**What this task involves**
Each line below that carries the string "management" must appear in the answer.

Segment Open

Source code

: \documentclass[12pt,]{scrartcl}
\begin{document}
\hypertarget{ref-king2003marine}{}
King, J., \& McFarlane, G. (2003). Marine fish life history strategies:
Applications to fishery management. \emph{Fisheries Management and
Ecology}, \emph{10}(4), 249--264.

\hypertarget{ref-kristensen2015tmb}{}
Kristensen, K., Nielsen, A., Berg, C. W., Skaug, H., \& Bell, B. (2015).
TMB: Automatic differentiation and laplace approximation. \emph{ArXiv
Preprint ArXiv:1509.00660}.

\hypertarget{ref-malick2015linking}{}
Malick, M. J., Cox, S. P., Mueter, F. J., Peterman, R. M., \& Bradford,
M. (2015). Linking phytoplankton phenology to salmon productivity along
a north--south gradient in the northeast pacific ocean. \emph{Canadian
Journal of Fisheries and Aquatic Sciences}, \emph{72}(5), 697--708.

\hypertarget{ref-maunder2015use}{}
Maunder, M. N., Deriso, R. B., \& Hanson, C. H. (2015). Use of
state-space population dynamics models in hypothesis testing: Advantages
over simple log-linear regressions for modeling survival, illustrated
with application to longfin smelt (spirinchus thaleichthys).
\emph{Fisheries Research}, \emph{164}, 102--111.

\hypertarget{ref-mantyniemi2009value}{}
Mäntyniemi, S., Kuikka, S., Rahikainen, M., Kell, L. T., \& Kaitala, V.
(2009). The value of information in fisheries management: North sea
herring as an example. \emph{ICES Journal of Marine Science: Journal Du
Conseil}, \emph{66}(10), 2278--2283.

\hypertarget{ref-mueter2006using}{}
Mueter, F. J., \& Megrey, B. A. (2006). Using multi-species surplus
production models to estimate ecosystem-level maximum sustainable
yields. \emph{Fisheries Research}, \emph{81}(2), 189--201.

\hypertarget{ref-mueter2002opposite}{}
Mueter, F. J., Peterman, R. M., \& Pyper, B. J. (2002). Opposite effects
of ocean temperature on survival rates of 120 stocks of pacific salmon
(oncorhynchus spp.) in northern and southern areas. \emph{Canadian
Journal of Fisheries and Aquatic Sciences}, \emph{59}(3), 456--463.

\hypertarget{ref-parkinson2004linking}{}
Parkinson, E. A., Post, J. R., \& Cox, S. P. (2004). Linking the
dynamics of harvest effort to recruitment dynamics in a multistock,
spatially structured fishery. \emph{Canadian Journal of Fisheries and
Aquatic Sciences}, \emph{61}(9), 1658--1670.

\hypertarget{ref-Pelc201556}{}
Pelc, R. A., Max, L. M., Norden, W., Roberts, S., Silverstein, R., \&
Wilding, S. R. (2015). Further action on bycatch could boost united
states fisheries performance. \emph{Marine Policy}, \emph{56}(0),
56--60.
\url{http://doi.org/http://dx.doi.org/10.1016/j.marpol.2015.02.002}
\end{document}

Segment Closed

**Output of the exercise**
Applications to fishery management. \emph{Fisheries Management and
(2009). The value of information in fisheries management: North sea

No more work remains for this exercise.